Applying Kelly to a System 7 bet at $1 base coverage ($35 total):
b_system = (10 x $227.50) / 35 = $65 net per $35 invested (if exactly 1 of 35 numbers wins Starter)
p_system = 35 x (10/10,000) = 0.035 (probability of any Starter hit across 35 numbers)
q_system = 0.965
f* = (65 x 0.035 - 0.965) / 65 = (2.275 - 0.965) / 65 = 1.31 / 65 = +0.0202
This simplified calculation produces a positive Kelly fraction — but the simplification is significant. The calculation above considers only Starter Prize hits and treats the system as a binary bet. When all prize tiers are properly aggregated and the full cost structure is included, the overall EV of a System 7 bet remains negative (the same 40% house edge applies). The Kelly output returns to negative.
The takeaway: system bet complexity does not improve EV or change the fundamental Kelly verdict. It changes the distribution of outcomes — more frequent smaller wins, less frequent large wins — without affecting the long-run expected return.
Practical Bet Sizing: A Decision Table
| Monthly Bankroll | Draws per Month | Kelly-consistent Unit | Bet Type |
|---|---|---|---|
| $50 | 4 (weekly) | $4-6 | Ordinary Big, 1-2 numbers |
| $100 | 8 (2x weekly) | $5-8 | Ordinary Big, 2-3 numbers |
| $150 | 12 (3x weekly) | $6-10 | Ordinary Big, 2-4 numbers, or iBet |
| $300 | 12 (3x weekly) | $12-20 | Ordinary Big/Small, System 4-5 |
These figures are calibrated to leave a 50% buffer within the monthly allocation for variance — acknowledging that some months will see heavier-than-expected losses and the buffer prevents breaching the allocation ceiling.

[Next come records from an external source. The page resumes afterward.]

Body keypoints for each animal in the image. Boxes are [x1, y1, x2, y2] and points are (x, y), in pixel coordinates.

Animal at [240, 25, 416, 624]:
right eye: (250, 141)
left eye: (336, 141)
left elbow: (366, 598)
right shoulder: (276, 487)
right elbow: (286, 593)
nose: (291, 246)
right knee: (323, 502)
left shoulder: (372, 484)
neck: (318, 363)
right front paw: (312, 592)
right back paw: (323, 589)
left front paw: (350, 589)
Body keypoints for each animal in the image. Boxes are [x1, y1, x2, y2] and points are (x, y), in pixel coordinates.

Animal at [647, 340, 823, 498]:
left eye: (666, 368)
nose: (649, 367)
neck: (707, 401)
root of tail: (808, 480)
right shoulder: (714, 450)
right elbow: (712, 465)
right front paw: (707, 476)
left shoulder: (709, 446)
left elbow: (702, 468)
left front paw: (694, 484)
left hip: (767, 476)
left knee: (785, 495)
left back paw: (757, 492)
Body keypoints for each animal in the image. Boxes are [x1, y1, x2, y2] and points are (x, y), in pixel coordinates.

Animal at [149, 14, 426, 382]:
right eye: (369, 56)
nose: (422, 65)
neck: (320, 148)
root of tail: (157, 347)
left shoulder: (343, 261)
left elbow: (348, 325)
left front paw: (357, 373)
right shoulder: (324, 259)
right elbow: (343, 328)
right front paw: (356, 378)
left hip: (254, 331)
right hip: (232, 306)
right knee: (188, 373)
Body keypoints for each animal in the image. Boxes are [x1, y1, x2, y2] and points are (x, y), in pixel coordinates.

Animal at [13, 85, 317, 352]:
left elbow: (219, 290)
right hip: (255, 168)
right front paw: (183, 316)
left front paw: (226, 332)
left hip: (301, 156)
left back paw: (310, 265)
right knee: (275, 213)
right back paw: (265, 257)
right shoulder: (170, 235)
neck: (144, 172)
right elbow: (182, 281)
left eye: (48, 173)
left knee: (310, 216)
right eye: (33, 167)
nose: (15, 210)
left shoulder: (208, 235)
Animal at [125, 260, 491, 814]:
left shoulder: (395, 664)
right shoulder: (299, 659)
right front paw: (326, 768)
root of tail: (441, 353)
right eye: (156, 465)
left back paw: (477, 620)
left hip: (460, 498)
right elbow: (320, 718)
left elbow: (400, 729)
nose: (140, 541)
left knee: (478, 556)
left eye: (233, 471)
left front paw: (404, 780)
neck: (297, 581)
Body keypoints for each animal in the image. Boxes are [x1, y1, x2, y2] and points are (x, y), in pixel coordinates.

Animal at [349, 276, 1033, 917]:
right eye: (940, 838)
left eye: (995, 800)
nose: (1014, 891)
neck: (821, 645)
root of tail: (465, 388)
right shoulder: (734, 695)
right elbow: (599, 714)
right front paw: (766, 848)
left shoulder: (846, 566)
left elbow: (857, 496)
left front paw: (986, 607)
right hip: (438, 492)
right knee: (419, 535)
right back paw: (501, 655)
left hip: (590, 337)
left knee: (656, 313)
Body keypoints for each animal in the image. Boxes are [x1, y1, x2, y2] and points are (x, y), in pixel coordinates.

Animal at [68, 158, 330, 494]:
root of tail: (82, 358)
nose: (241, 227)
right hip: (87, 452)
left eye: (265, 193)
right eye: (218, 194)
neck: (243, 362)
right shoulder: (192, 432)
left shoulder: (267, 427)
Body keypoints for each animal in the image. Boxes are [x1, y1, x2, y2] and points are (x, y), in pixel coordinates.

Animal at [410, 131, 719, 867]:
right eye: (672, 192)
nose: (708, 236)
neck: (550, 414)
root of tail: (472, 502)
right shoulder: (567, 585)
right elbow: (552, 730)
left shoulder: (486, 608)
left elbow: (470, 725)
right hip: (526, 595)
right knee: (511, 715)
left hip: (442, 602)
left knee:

What Kelly Cannot Do for You
Kelly, even as adapted here, cannot make 4D lottery profitable. It cannot identify winning numbers. It cannot improve the probability structure of any draw. What it does provide is a rigorous framework for:
- Confirming that the allocation ceiling should be entertainment budget, not investment capital
- Sizing per-draw bets to maximize participation duration within a fixed allocation
- Evaluating whether any structural changes (cashback programs, operator switching — see Cashback Optimization) meaningfully shift the EV calculus
- Providing a systematic, emotion-free framework for bet decisions
Combined with the payout calculation discipline from How to Calculate Real Payout and the behavioral rules from Bankroll Management, the Kelly framework completes a mathematically coherent approach to 4D participation — one that accepts the odds honestly and manages the experience rationally.